Why: lower mix = less off-policy hack pressure, closer to the real regime.
v_hack basis frozen, one_sided.
| mix | vanilla hack | projected hack | Δhack | vanilla solve | projected solve |
| --: | --: | --: | --: | --: | --: |
| 0.5 | 0.719 | 0.588 | 13pp | 0.306 | 0.256 |
| 0.25 | 0.678 | 0.556 | 12pp | 0.200 | 0.217 |
| 0.125 | 0.754 | 0.657 | 10pp | 0.261 | 0.214 |
**Answer: the gap holds, narrowing slightly as the pool thins** (13 → 10pp).
At mix=0.25 projection even nudges solve up. The intervention isn't an artifact
of heavy teacher mixing. (mix=0.25/0.125 use v_hack_full, so not strictly
matched to the 21-pair mix=0.5 row.)
## Q7. Noise-floor cut (drop_bottom_frac) 0.25 vs 0.0?
Why: dropping the bottom-25% singular values is meant to remove noise axes.
mix=0.5, v_hack_full, frozen, n=1.
| dropf | hack | solve | seeds |
| --: | --: | --: | --: |
| 0.25 | 0.700 | 0.283 | 3 |
| 0.0 | 0.625 | 0.200 | 1 |
**Answer: inconclusive (n=1).** dropf=0 looks like a bigger hack cut but also
lower solve — same trade as everywhere, and a single seed. Needs replication
before drawing anything.
## Q8. Pair set: 18-pair vs 21-pair extraction
Why: more contrastive pairs across more axes should give a better-conditioned
basis. mix=0.5, frozen, one_sided.
| basis | hack | solve | seeds |
| :-- | --: | --: | --: |
| v_hack_full (18 pairs) | 0.700 | 0.283 | 3 |
| v_hack_21pairs (21 pairs) | 0.588 | 0.256 | 4 |
**Answer: the 21-pair basis suppresses more hacking** (0.588 vs 0.700) at a
small solve cost. Pair set/count matters and is one of the larger levers seen
here.

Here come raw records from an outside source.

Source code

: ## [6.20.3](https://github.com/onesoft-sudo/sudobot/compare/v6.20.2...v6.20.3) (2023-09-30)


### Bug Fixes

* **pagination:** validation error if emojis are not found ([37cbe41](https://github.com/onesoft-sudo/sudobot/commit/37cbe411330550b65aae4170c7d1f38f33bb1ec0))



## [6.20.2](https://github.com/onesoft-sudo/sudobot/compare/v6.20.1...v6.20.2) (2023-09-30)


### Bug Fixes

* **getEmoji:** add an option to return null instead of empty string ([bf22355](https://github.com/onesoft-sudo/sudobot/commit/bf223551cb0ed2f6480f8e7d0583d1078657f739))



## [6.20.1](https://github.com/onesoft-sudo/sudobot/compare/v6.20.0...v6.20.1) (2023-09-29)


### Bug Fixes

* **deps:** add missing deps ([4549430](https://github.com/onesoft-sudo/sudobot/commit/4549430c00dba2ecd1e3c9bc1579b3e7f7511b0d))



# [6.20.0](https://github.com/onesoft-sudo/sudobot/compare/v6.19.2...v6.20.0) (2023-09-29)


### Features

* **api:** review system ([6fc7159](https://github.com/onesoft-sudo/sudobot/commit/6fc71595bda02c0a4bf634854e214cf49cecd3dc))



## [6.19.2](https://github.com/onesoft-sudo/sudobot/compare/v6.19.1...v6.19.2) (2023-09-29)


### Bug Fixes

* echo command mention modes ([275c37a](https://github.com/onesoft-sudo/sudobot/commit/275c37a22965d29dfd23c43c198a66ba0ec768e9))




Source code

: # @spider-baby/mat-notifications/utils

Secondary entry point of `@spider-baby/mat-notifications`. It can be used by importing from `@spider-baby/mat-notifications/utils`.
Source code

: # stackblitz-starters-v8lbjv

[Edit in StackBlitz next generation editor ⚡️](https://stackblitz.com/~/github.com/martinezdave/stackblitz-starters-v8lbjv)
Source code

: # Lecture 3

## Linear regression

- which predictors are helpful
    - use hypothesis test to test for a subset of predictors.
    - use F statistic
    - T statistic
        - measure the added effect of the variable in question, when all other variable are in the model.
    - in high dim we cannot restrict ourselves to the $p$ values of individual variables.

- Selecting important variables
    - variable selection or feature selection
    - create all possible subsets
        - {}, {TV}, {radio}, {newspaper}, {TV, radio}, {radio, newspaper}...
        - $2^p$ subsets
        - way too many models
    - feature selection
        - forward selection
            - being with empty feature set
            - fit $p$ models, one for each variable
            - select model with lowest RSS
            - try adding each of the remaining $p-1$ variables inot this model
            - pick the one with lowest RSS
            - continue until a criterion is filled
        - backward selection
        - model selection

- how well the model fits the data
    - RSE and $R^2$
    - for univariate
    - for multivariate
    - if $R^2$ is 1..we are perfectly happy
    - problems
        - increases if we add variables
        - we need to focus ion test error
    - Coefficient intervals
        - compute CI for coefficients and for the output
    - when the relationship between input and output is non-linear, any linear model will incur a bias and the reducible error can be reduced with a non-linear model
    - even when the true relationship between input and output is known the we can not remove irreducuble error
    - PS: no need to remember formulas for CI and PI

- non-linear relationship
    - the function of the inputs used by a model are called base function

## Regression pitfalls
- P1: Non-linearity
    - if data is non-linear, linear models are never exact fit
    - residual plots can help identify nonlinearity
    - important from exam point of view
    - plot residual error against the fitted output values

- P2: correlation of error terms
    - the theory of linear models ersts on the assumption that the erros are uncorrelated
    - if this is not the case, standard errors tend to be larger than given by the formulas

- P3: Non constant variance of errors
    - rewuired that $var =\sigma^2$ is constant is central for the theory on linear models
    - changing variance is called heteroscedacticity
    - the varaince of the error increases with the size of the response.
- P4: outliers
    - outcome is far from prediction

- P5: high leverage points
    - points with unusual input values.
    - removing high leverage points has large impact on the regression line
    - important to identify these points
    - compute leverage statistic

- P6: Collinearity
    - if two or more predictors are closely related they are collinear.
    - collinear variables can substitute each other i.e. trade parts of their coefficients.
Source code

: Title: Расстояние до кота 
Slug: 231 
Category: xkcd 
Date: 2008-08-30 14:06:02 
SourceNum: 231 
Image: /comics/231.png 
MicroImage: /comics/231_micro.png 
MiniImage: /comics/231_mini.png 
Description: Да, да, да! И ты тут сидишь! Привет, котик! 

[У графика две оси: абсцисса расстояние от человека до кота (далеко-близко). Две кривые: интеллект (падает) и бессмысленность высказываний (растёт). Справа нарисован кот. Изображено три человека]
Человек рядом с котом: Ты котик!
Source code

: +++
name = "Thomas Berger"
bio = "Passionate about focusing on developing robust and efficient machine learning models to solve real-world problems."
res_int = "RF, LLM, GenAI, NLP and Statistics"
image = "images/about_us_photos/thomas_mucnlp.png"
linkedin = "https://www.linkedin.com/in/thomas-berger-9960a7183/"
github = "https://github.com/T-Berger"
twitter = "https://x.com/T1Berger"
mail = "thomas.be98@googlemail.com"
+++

Caveat: confounds count with the specific extra pairs, and the seed sets
differ.
---
## Open / queued (no results yet)
- **overshoot=1.1** (mild over-projection): queued (#140). Tests if removing
110% of the hack-ward component beats 1.0 without the solve cost of full
`reverse`.
- **solve-orthogonalization** (strip the known-solve subspace from D pre-SVD):
queued (#143-146), directly targets the Q2/Q3 solve cost.
- **let-it-converge** (60 steps): queued (#141-142), tests whether the gap
persists past step 20.
- **k-slice ablation** (k=1/2/5 SVD): only smoke-tested so far; no 4B results.
- **G2/G3 cross-mechanism generalisation**: queued; the load-bearing test of
whether a basis from known hacks suppresses an unknown one.